
          La historia relata el viaje “épico” de unos traficantes de personas, que deben  distribuir por el territorio del norte de México a un grupo de migrantes que hacen la ruta desde Centroamérica hacia Estados Unidos. Realizan el transporte en dos vehículos que transitan el camino en forma separada. Uno lo conduce Epitafio, pareja de Estela, que maneja el otro. Ellos lideran este negocio y, además, se aman. Pero no se lo han dicho adecuadamente y tienen cosas importantes que transmitirse. Por lo tanto, en el relato se va creando una tensión entre lo privado amoroso (formalizar la pareja) y lo privado del negocio (llegar con su carga a destino y evitar la traición de sus socios).

          De esta forma, se construye un primer eje del relato que devela y empatiza con los gestores del negocio de la migración clandestina. El narrador no pone a los traficantes bajo la lupa de una mirada condenatoria (esa tarea le quedará a cada lector). Se limita a revelar las condiciones sistémicas que permiten que dos seres humanos castigados por la sociedad desde pequeños (estuvieron en un orfanato donde fueron abusados y deshumanizados) puedan disponer de un conjunto de otros seres humanos que sólo tienen sus ilusiones para imaginar que la vida puede ofrecerles algo que valga la pena.

          Este es un nivel de violencia que irrumpe sin anestesia y de la cual, gracias a una articulación del discurso fragmentado que se sostiene desde un lenguaje popular y descarnado, vamos absorbiendo y evidenciando como lectores desde los inicios. Por una parte, está la lengua de los traficantes, donde la amenaza, el insulto, la ridiculización y el escarnio son el tono comunicacional. Y por la otra, un lenguaje que adquiere el tono de los ritos asociados a dioses ancestrales pero que conforma la desesperanza más absoluta que se va colando en los sueños de los migrantes: “Unos decían ya nos chingaron…/ ya valimos pura verga…otro nomás/ querer decir sin decir nada…como/ rezando o masticando palabras”. Esta desolación se expresa cuando ya recién comienza el viaje y tanto hombres como mujeres que han abandonado la selva para ir a probar suerte al norte empiezan a tomar conciencia de que todo podría salir mal.

- - -

| Tareas |
• 1. Enumera los elementos que, según el texto sobre el viaje de los traficantes, dan el tono comunicacional a la lengua de estos.
• 2. Reanuda el texto sobre el viaje de los traficantes a partir de su última oración.

- - -

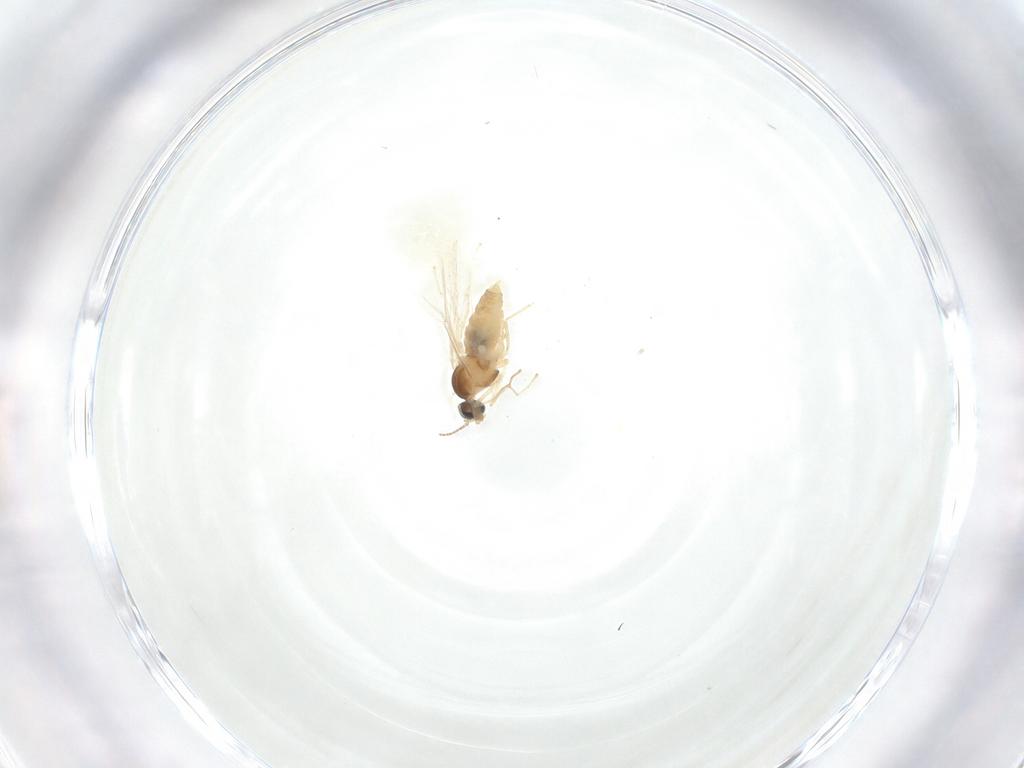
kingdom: Animalia
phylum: Arthropoda
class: Insecta
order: Diptera
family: Cecidomyiidae
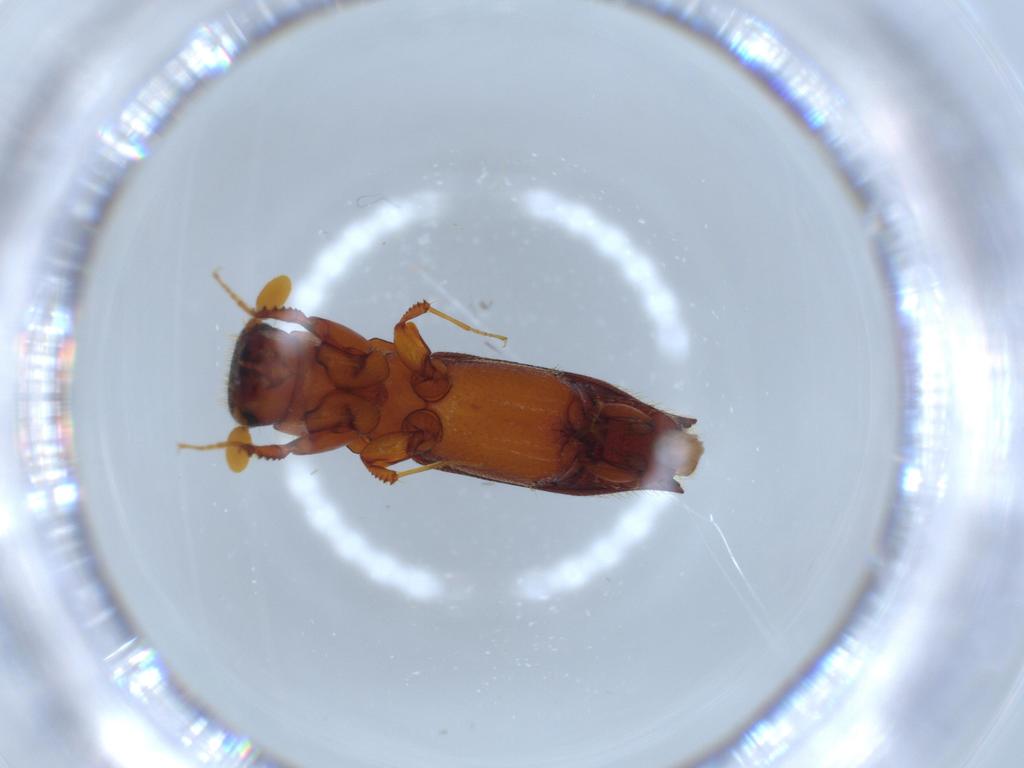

- - -

| Respuestas |
• 1. La amenaza, el insulto, la ridiculización y el escarnio.

• 2.
          En la novela se va a jugar con esta dicotomía y el contrapunto de estas voces ira poniendo en evidencia que, realmente, no hay ningún contacto humano o personal entre los viajantes (migrantes) y sus guías, que muy pronto serán sus guardias para terminar como sus verdugos. Los procesos de deshumanización necesarios para poder ejercer la violencia sobre el otro sin sentir culpa se despliegan en el relato como una naturaleza puesta en movimiento y, por lo tanto, somos los lectores los convocados a juzgar la aceptabilidad o inaceptabilidad de dichas conductas. La estrategia narrativa no nos deja escapatoria: nos volvemos testigos del horror, nos violentamos con las imágenes a las que nos enfrenta el relato y no podemos escapar: fascinan y espantan. Fascinan porque no podemos creer que aquello sea verdad y que el ingenio humano sea capaz de la sofisticación de la muerte; y espantan porque esos hechos transgreden todos los límites imaginables. Son abyectos y frente a la abyección, quedamos atónitos.

          Esta novela pone la mirada en una violencia internalizada en la cotidianeidad de una sociedad que se mueve en territorios donde la ley es una noción general que debe observarse, en el sentido de mirarla con atención, para vulnerarla. Es una experiencia arraigada a la que concurren todos los estamentos de la sociedad: los mexicanos involucrados en el tráfico y el ejercicio de la violencia van desde sicarios que sólo se mueven por el dinero hasta militares, políticos o empresarios que lo hacen por el poder o el dinero (o ambos, para ser precisos). Leyendo este texto uno se explica mucho de las historias asociadas a la tasa de homicidios en México, los niveles de corrupción, o el desarrollo de la industria del secuestro, por mencionar algunos de los tópicos asociados a la violencia en ese país.

          Leer esta novela no fue una experiencia “bonita”. Se trata de una ficción donde la muerte y la crueldad constituyen su alimento principal. Y duele porque es demasiado parecida a la realidad y México es un país de gente que no se merece esa vida.